Set the records down once more so that they match the source word for word.
----- Dataset records
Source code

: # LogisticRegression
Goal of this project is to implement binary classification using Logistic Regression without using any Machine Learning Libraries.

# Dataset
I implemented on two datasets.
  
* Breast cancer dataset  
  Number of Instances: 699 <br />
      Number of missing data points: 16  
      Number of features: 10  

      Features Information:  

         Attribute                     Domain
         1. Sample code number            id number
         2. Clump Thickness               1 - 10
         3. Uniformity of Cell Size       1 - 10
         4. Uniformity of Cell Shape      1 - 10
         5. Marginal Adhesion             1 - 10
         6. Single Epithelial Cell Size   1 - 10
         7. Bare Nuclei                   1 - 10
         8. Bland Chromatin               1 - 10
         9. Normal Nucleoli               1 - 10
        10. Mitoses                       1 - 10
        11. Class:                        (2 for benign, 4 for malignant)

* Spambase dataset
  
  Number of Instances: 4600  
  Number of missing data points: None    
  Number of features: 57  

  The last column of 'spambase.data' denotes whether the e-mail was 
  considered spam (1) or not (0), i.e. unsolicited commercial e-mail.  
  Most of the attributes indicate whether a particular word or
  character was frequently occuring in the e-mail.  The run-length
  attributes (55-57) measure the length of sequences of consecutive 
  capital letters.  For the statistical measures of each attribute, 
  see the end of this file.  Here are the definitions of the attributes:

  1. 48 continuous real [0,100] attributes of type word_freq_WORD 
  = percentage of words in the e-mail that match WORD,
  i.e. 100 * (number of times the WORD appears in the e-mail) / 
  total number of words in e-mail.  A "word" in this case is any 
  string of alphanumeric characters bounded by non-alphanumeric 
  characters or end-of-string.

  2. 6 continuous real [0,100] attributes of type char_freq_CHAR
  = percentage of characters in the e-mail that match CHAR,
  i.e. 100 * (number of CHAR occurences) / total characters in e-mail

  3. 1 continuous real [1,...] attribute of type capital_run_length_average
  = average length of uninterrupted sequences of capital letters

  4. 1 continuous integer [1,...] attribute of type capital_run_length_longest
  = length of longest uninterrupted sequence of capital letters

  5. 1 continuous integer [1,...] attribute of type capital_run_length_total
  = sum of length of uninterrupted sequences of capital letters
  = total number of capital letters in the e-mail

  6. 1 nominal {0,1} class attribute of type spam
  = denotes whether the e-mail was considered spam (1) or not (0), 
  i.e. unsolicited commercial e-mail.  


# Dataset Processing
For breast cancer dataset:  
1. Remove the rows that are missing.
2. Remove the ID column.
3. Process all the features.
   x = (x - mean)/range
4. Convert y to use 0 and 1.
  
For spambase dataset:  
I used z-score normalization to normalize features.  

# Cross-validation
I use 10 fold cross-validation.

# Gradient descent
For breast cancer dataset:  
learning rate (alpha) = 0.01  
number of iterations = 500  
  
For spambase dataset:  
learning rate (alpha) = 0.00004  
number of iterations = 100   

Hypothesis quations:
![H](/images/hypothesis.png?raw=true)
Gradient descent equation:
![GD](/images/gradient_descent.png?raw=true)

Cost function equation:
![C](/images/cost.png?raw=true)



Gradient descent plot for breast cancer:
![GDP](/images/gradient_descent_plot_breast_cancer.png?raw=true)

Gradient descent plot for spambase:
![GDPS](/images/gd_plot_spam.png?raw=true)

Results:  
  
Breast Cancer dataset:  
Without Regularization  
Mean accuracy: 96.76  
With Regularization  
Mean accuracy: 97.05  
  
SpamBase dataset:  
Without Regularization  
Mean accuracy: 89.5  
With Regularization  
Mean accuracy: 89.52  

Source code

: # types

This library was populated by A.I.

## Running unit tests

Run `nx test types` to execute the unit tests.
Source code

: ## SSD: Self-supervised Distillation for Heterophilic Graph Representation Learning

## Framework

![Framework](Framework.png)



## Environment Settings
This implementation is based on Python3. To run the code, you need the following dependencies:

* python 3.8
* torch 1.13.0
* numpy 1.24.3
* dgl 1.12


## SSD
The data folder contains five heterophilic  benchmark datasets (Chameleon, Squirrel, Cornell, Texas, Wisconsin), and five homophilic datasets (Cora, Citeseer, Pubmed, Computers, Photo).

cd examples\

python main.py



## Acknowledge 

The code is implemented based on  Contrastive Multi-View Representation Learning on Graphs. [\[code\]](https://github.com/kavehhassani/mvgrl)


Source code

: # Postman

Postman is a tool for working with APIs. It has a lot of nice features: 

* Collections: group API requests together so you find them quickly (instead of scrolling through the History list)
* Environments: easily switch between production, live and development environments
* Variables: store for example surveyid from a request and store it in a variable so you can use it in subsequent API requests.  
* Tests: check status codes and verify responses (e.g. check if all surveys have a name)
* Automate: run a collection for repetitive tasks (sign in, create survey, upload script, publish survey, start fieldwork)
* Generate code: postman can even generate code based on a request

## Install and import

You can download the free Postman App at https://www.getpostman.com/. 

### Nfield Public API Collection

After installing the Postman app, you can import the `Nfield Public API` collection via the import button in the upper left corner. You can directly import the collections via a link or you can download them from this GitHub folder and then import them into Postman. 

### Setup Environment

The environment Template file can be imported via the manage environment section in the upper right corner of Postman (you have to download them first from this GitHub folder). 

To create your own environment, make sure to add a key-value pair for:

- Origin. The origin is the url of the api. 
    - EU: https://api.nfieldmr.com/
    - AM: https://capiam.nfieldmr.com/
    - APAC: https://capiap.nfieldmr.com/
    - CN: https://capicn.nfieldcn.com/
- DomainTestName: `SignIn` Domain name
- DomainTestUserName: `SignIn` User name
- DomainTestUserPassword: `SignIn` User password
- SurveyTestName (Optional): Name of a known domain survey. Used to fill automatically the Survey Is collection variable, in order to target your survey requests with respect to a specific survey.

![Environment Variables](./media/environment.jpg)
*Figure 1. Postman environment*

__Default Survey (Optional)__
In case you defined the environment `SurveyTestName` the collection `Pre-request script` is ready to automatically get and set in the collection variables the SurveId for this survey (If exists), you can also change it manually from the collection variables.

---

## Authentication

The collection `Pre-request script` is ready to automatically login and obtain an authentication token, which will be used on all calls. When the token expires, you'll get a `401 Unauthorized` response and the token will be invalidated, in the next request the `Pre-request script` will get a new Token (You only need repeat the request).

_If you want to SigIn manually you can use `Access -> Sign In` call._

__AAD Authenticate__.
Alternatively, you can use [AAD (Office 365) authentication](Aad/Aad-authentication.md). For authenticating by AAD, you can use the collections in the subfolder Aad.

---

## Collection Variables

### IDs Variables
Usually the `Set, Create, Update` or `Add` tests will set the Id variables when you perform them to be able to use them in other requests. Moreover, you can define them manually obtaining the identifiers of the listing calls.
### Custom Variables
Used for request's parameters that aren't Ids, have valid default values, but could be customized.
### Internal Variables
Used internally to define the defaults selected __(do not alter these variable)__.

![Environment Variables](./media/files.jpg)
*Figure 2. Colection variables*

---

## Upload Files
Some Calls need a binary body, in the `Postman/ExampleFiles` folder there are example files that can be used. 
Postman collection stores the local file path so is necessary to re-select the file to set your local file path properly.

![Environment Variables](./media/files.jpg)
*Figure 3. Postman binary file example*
----------
- _Reply_:
Source code

: # LogisticRegression
Goal of this project is to implement binary classification using Logistic Regression without using any Machine Learning Libraries.

# Dataset
I implemented on two datasets.
  
* Breast cancer dataset  
  Number of Instances: 699 <br />
      Number of missing data points: 16  
      Number of features: 10  

      Features Information:  

         Attribute                     Domain
         1. Sample code number            id number
         2. Clump Thickness               1 - 10
         3. Uniformity of Cell Size       1 - 10
         4. Uniformity of Cell Shape      1 - 10
         5. Marginal Adhesion             1 - 10
         6. Single Epithelial Cell Size   1 - 10
         7. Bare Nuclei                   1 - 10
         8. Bland Chromatin               1 - 10
         9. Normal Nucleoli               1 - 10
        10. Mitoses                       1 - 10
        11. Class:                        (2 for benign, 4 for malignant)

* Spambase dataset
  
  Number of Instances: 4600  
  Number of missing data points: None    
  Number of features: 57  

  The last column of 'spambase.data' denotes whether the e-mail was 
  considered spam (1) or not (0), i.e. unsolicited commercial e-mail.  
  Most of the attributes indicate whether a particular word or
  character was frequently occuring in the e-mail.  The run-length
  attributes (55-57) measure the length of sequences of consecutive 
  capital letters.  For the statistical measures of each attribute, 
  see the end of this file.  Here are the definitions of the attributes:

  1. 48 continuous real [0,100] attributes of type word_freq_WORD 
  = percentage of words in the e-mail that match WORD,
  i.e. 100 * (number of times the WORD appears in the e-mail) / 
  total number of words in e-mail.  A "word" in this case is any 
  string of alphanumeric characters bounded by non-alphanumeric 
  characters or end-of-string.

  2. 6 continuous real [0,100] attributes of type char_freq_CHAR
  = percentage of characters in the e-mail that match CHAR,
  i.e. 100 * (number of CHAR occurences) / total characters in e-mail

  3. 1 continuous real [1,...] attribute of type capital_run_length_average
  = average length of uninterrupted sequences of capital letters

  4. 1 continuous integer [1,...] attribute of type capital_run_length_longest
  = length of longest uninterrupted sequence of capital letters

  5. 1 continuous integer [1,...] attribute of type capital_run_length_total
  = sum of length of uninterrupted sequences of capital letters
  = total number of capital letters in the e-mail

  6. 1 nominal {0,1} class attribute of type spam
  = denotes whether the e-mail was considered spam (1) or not (0), 
  i.e. unsolicited commercial e-mail.  


# Dataset Processing
For breast cancer dataset:  
1. Remove the rows that are missing.
2. Remove the ID column.
3. Process all the features.
   x = (x - mean)/range
4. Convert y to use 0 and 1.
  
For spambase dataset:  
I used z-score normalization to normalize features.  

# Cross-validation
I use 10 fold cross-validation.

# Gradient descent
For breast cancer dataset:  
learning rate (alpha) = 0.01  
number of iterations = 500  
  
For spambase dataset:  
learning rate (alpha) = 0.00004  
number of iterations = 100   

Hypothesis quations:
![H](/images/hypothesis.png?raw=true)
Gradient descent equation:
![GD](/images/gradient_descent.png?raw=true)

Cost function equation:
![C](/images/cost.png?raw=true)



Gradient descent plot for breast cancer:
![GDP](/images/gradient_descent_plot_breast_cancer.png?raw=true)

Gradient descent plot for spambase:
![GDPS](/images/gd_plot_spam.png?raw=true)

Results:  
  
Breast Cancer dataset:  
Without Regularization  
Mean accuracy: 96.76  
With Regularization  
Mean accuracy: 97.05  
  
SpamBase dataset:  
Without Regularization  
Mean accuracy: 89.5  
With Regularization  
Mean accuracy: 89.52  

Source code

: # types

This library was populated by A.I.

## Running unit tests

Run `nx test types` to execute the unit tests.
Source code

: ## SSD: Self-supervised Distillation for Heterophilic Graph Representation Learning

## Framework

![Framework](Framework.png)



## Environment Settings
This implementation is based on Python3. To run the code, you need the following dependencies:

* python 3.8
* torch 1.13.0
* numpy 1.24.3
* dgl 1.12


## SSD
The data folder contains five heterophilic  benchmark datasets (Chameleon, Squirrel, Cornell, Texas, Wisconsin), and five homophilic datasets (Cora, Citeseer, Pubmed, Computers, Photo).

cd examples\

python main.py



## Acknowledge 

The code is implemented based on  Contrastive Multi-View Representation Learning on Graphs. [\[code\]](https://github.com/kavehhassani/mvgrl)


Source code

: # Postman

Postman is a tool for working with APIs. It has a lot of nice features: 

* Collections: group API requests together so you find them quickly (instead of scrolling through the History list)
* Environments: easily switch between production, live and development environments
* Variables: store for example surveyid from a request and store it in a variable so you can use it in subsequent API requests.  
* Tests: check status codes and verify responses (e.g. check if all surveys have a name)
* Automate: run a collection for repetitive tasks (sign in, create survey, upload script, publish survey, start fieldwork)
* Generate code: postman can even generate code based on a request

## Install and import

You can download the free Postman App at https://www.getpostman.com/. 

### Nfield Public API Collection

After installing the Postman app, you can import the `Nfield Public API` collection via the import button in the upper left corner. You can directly import the collections via a link or you can download them from this GitHub folder and then import them into Postman. 

### Setup Environment

The environment Template file can be imported via the manage environment section in the upper right corner of Postman (you have to download them first from this GitHub folder). 

To create your own environment, make sure to add a key-value pair for:

- Origin. The origin is the url of the api. 
    - EU: https://api.nfieldmr.com/
    - AM: https://capiam.nfieldmr.com/
    - APAC: https://capiap.nfieldmr.com/
    - CN: https://capicn.nfieldcn.com/
- DomainTestName: `SignIn` Domain name
- DomainTestUserName: `SignIn` User name
- DomainTestUserPassword: `SignIn` User password
- SurveyTestName (Optional): Name of a known domain survey. Used to fill automatically the Survey Is collection variable, in order to target your survey requests with respect to a specific survey.

![Environment Variables](./media/environment.jpg)
*Figure 1. Postman environment*

__Default Survey (Optional)__
In case you defined the environment `SurveyTestName` the collection `Pre-request script` is ready to automatically get and set in the collection variables the SurveId for this survey (If exists), you can also change it manually from the collection variables.

---

## Authentication

The collection `Pre-request script` is ready to automatically login and obtain an authentication token, which will be used on all calls. When the token expires, you'll get a `401 Unauthorized` response and the token will be invalidated, in the next request the `Pre-request script` will get a new Token (You only need repeat the request).

_If you want to SigIn manually you can use `Access -> Sign In` call._

__AAD Authenticate__.
Alternatively, you can use [AAD (Office 365) authentication](Aad/Aad-authentication.md). For authenticating by AAD, you can use the collections in the subfolder Aad.

---

## Collection Variables

### IDs Variables
Usually the `Set, Create, Update` or `Add` tests will set the Id variables when you perform them to be able to use them in other requests. Moreover, you can define them manually obtaining the identifiers of the listing calls.
### Custom Variables
Used for request's parameters that aren't Ids, have valid default values, but could be customized.
### Internal Variables
Used internally to define the defaults selected __(do not alter these variable)__.

![Environment Variables](./media/files.jpg)
*Figure 2. Colection variables*

---

## Upload Files
Some Calls need a binary body, in the `Postman/ExampleFiles` folder there are example files that can be used. 
Postman collection stores the local file path so is necessary to re-select the file to set your local file path properly.

![Environment Variables](./media/files.jpg)
*Figure 3. Postman binary file example*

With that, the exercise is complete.